Forum Discussion

lrb_03's avatar
lrb_03
Member
7 years ago

The gift that keeps giving 😞

http://liz.oriordan.co.uk/CancerBlog/moving-on/?post=one-door-closes

I just received this blog post in my email

What Liz has to say is all so true and so devastating. 
I've been navigating loss of job & identity since before my BC diagnosis nearly 4 years ago, but bc continued to take. I developed lymphoedema very soon after surgery, going into my first sleeve at the 6 week mark. At the time I was working in a clinical nursing capacity. I continued in that job for around 6 months, during which time my very supportive workplace tried to find as much non clinical work for me as possible. In the end, as I was only working 2 days a week, but needed more days financially, I  decided to look for alternatives.

I was very lucky in the last 2 & 1/2 years to have found 2 non clinical nursing roles, that I've thoroughly enjoyed. Like Liz, if I'd been working in the cancer sphere, I don't think that I could have coped with that emotionally. 

Just shows how cancer doesnt discriminate. I'll be thinking of Liz, & wishing her all the best as she moves in to this next phase

17 Replies

  • @lrb_03 thanks for sharing that...there was something very poignant that she said and something I have lived by and spoken constantly of since my 2nd diagnosis and that is...

    "But most importantly, I need to learn (again – sorry, Mum!) to help myself. To put myself first and not say β€œYes” to giving three talks in three different cities in one week, knowing I’ll crash and burn for two weeks after. 

    Time to just β€˜be’ for a while and see what takes my fancy. It’s actually quite exciting!"

    It's something I constantly have to remind myself to do because as women, mothers, daughters, sisters we just don't, it's not a natural thing...it's learned and something I had to choose...to put me first.

    I had to leave the School I was at due to my inability to combat physically my role any longer, to only find myself out of Special Ed in a mainstream school, leading Behaviour Management and upskilling 20 ES. This is in ways more demanding and I get to the end of each week and think phew I made it. Nobody knows how incredibly hard it is to work full time after a diagnosis and subsequent treatments, most of us dont have a choice.

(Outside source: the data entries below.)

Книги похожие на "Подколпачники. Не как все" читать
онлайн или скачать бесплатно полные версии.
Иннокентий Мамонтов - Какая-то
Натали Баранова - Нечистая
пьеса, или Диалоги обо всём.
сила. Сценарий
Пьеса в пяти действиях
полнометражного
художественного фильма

I suffer alot of pain and nothing avails it, the worst is from radiation in 2011 and chemo in 2015 irreversible side effects that they dont tell you about. We are told to be grateful...and of course we are absolutely...but it would be so nice to be acknowledged by the medical profession that in fact they have a long way to go with treatments and quality survivorship for everyone. 

    M x
    .
  • Yes, I read that post this morning and was so sorry for Liz to have to make that decision for her own mental health safety.

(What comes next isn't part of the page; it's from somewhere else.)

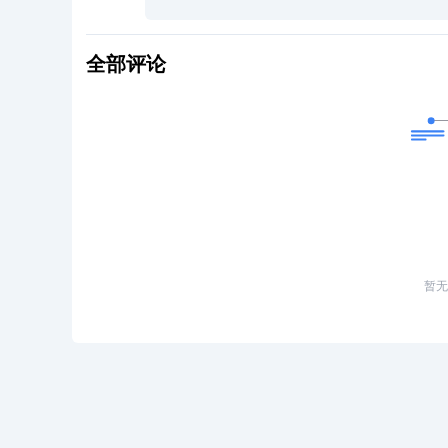
全部评论
暂无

    She has been so incredibly honest in all her dealings with BC since first diagnosed - any one who hasn't followed her whole story on her blog - really should.

    Coming from a well educated Healthy Professional who happened to be a Breast Cancer Surgeon (who is highly believable) - it more than validates all our own perceptions of this fucking disease.
  • That survivorship can be so challenging to Maslow's hierarchy of needs is comprehensively under reported, under highlighted and under served, ie allied health provisions. Five a year? That's a fricking joke...

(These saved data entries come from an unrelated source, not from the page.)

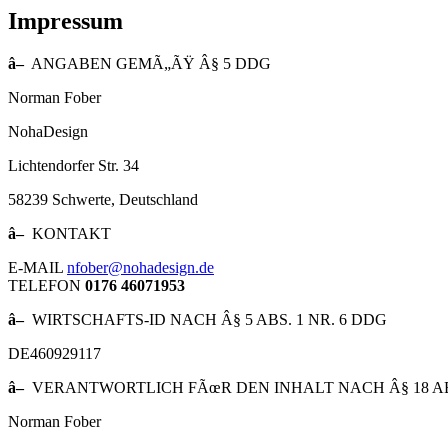
Impressum
â–
ANGABEN GEMÃ„ÃŸ Â§ 5 DDG
Norman Fober
NohaDesign
Lichtendorfer Str. 34
58239 Schwerte, Deutschland
â–
KONTAKT
E-MAIL
nfober@nohadesign.de
TELEFON
0176 46071953
â–
WIRTSCHAFTS-ID NACH Â§ 5 ABS. 1 NR. 6 DDG
DE460929117
â–
VERANTWORTLICH FÃœR DEN INHALT NACH Â§ 18 AB
Norman Fober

  • There are so many reasons we don't want this disease culminating, of course, with the fact it can kill us.

    The degree of loss can be catastrophic or it can be marginal. The problem is the threat never goes away and even the most dedicated self care can't protect us from the fickle finger of fate.

    Ms O'Riordan losing her job because she simply can't do it any more mirrors the experience of so many. No one is lucky in those circumstances but some can adapt their skills more readily than others. Those who rely on packing supermarket shelves or picking fruit or other menial, physical jobs find  themselves in a diabolical situation with no prospect other than poverty and charity and the cruel strictures of a welfare system not designed for their experience This really is a shit of a disease.
  • @Afraser. Yes, I  am very grateful also to my breast surgeon and my plastic surgeon.
    I have never had any pain after a reasonable amount of time. So lucky.
    Any scarring has been flattened with needling.
    Even now, with mets, I have never had pain.
    Wouldn't it be good if everyone could say the same thing?



  • I have learned through this website to
    be very grateful to my surgeon for my painless mastectomy and axillary clearance. No underarm scarring, no
    painkillers (one push on the button to show I could do it!) in hospital or at home. Full mobility within 2 days. Yes, I did have a seroma but it wasn't painful either (just a nuisance). Everyone is different, physiology, tumour, options, but nevertheless I was very fortunate.
  • @lrb_03 thanks for the link!  Your story here was also interesting to read

    Goodness no one is immune regardless of their occupation, experience et cetera

    I found a line within very interesting as I have had this discussion online with @primek and others "...given my own experience of chronic post-mastectomy pain..."

    It's a so and so that just keeps giving in many ways and yes post mastectomy pain syndrome is a shocker!